The crux of her concern is her view that most people simply can't understand what VAERS is.

Access to VAERS reports without understanding their role in surveillance may diminish trust in scientists or, worse, seed misinformation … and allowing full access to unvetted language increases public susceptibility to misconceptions about vaccine safety.”

... In the prepandemic era, attention to data such as that publicly available through VAERS was limited to a minority of the public. However, since the pandemic, a rapid growth of information has occurred from global sources available in the public domain. [Emphases added]

 

Two different solutions

The VAERS site already prominently features a warning that “VAERS reports alone cannot be used to determine if a vaccine caused or contributed to an adverse event or illness.” So what is Jamieson to do, given that many members of the public persist in believing that the data, however imperfect, do actually signify something?

She comes up with an interesting solution: Rename VAERS.

How can we improve the public’s understanding of vaccine surveillance reports and their significance or lack thereof? A simple first step might be to change the name of this system from the “Vaccine Adverse Event Reporting System” to one that more accurately describes its purpose. 

What is VAERS’ purpose?

For example, in our opinion, reterming the system “Vaccine Safety Sentinel” would remind audiences that the incidents of concern are unverified, related to safety, and part of a monitoring or early-warning system. Adding “safety” to the title would align the system with others in the CDC, “v-safe” notable among them, that include “safe” or “safety” in their name ... “Safety” reinforces the monitoring system’s goal: protecting those who have been vaccinated. [Emphases added]
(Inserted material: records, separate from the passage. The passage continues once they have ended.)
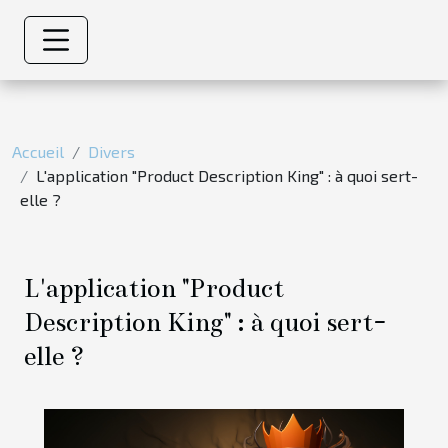
Accueil
Divers
L'application "Product Description King" : à quoi sert-
elle ?
L'application "Product
Description King" : à quoi sert-
elle ?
Possibly there’s a better solution. How about creating a more robust version of VAERS with data considered reliable? Well, that was already tried in the past, as Robert F. Kennedy Jr. reveals in his book, The Real Anthony Fauci:

In 2010, the federal Agency for Health Care Research Quality (AHRQ) designed and field-tested a state-of-the-art machine-counting (AI) system as an efficient alternative to VAERS. By testing the system for several years on the Harvard Pilgrim HMO, AHRQ proved that it could capture most vaccine injuries. AHRQ initially planned to roll out the system to all remaining HMOs, but after seeing the AHRQ’s frightening results—vaccines were causing serious injuries in 1 of every 40 recipients—CDC killed the project and stowed the new system on a dusty shelf.